One of my favorite recent films is Jim Jarmusch’s Paterson (2016). It is spellbinding. This could sound surprising if you start reading a description of the plot. Each morning, a bus driver wakes up early. He eats a bowl of cereal. He walks to work. He works his shift. He eats his lunch. He writes poetry in his notebook. In the evenings, he enjoys dinner with his wife. He walks his dog and stops at a bar for a drink before bed. Repeat over the course of a week.

Are you hooked yet?

Describing the story requires words that don’t always have positive associations. Slow. Small. Quiet. Adam Driver portrays a lead character far different than his erratic Star Wars villain, waging an intergalactic war. Here, he plays a young poet named Paterson who writes in his free time. Paterson lives in Paterson, New Jersey. The film is like a fable, with ordered rhythms and patterns that begin to emerge. Each day has a familiar cycle that is seemingly mundane, but through this artist’s eyes, the slightest details begin to jump out and reveal meaning. Objects, light, people, conversations.

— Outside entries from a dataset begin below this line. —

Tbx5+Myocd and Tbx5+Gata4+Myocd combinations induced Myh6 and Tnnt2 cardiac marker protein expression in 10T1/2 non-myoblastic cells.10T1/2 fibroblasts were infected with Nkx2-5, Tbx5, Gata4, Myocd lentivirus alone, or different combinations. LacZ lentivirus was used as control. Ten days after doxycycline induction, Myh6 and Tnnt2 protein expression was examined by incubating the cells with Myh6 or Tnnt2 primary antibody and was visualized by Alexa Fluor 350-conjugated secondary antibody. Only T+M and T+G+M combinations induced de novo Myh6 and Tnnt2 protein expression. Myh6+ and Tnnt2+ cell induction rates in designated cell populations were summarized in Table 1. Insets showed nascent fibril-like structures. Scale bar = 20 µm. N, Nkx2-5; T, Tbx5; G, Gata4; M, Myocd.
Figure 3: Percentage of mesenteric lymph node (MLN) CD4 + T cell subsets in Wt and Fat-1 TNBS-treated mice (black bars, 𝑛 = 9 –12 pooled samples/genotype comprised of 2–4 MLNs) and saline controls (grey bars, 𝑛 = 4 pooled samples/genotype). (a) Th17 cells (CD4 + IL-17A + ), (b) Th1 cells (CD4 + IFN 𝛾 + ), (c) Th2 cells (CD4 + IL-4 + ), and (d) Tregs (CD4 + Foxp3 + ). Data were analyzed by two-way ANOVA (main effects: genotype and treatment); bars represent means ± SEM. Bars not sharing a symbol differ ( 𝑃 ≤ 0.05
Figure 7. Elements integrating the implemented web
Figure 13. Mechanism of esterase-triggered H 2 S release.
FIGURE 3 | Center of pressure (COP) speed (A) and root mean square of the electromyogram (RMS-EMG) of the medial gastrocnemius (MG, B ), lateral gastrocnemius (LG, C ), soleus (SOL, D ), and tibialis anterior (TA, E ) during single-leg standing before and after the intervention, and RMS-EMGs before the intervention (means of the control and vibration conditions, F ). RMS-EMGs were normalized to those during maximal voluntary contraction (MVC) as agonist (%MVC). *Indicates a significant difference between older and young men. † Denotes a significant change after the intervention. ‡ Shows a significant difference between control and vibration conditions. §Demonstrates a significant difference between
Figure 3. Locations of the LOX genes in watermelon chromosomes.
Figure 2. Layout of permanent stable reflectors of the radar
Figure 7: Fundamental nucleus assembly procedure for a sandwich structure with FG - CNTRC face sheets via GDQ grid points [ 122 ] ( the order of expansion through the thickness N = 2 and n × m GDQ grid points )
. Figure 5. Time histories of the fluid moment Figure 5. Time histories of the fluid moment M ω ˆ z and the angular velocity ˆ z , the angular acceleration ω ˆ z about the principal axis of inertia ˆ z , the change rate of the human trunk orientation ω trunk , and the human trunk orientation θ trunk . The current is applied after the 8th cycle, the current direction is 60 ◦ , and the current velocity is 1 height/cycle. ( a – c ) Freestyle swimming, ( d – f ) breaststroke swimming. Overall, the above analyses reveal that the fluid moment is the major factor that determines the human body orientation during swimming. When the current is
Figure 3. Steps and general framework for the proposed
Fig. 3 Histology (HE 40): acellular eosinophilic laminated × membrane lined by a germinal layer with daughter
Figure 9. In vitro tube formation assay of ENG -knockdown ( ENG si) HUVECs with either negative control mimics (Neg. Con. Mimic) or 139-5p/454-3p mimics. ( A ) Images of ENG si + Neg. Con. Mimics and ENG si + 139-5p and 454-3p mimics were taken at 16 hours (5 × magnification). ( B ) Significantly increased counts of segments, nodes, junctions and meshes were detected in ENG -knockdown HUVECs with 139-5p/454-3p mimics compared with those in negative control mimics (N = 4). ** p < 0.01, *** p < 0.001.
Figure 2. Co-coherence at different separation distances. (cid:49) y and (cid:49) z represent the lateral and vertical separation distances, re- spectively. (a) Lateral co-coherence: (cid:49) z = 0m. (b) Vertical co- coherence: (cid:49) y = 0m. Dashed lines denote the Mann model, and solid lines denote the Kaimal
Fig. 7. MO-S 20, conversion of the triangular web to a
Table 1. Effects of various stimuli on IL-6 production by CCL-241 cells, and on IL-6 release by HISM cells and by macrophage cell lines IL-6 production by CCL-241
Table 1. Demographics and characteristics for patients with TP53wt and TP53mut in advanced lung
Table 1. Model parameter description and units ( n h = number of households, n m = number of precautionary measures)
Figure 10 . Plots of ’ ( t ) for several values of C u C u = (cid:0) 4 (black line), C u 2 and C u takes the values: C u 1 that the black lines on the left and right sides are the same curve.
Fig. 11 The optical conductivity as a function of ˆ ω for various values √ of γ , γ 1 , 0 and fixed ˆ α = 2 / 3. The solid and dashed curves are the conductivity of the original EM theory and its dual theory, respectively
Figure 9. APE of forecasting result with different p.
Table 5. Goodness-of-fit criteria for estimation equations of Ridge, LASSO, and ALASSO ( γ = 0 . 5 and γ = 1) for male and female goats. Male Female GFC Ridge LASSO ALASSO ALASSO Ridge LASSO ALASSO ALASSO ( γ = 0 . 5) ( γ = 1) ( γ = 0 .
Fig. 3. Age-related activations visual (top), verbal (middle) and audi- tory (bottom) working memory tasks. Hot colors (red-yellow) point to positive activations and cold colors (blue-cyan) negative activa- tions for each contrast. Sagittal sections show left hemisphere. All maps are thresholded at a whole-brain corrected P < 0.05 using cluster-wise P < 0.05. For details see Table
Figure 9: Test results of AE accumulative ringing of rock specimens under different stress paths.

“Routine is very liberating and nurturing for him,” the director notes. A photo near his bedside shows that he is a veteran. He has likely seen his share of disruption and violence. Is the calm of his daily life intentionally sought out? A way of healing? Does he look at the world with this attentive eye naturally or as a learned habit?

The experience of watching the movie itself has a liturgical quality, drawing the viewer into precise rhythms and repetitions. You’re immersed in quiet beauty. Although the story contains little conflict, it builds to a small crisis on the final day of the week, where resolution will be found in the same pattern of inner peace we’ve been watching all along. Patterns of gratefulness. By the end, we’ve been trained how to feel and respond.

The film is partly about vocation. The script was inspired by the poet William Carlos Williams, who worked as a pediatrician in New Jersey and drew on the lives of his patients in his work. Situations like this can actually be common for artists. T.S. Eliot famously worked as a bank clerk. For Paterson, driving the bus never seems to be drudgery, a mere day job to pay the bills. He genuinely enjoys the work, not in opposition to his poetry but as another source. The job allows him to be connected to the city, to serve others, and to discover the unexpected. At home, his wife’s creative projects decorate their humble living space. Stability and peace is maintained around them. Poetry is a way of life.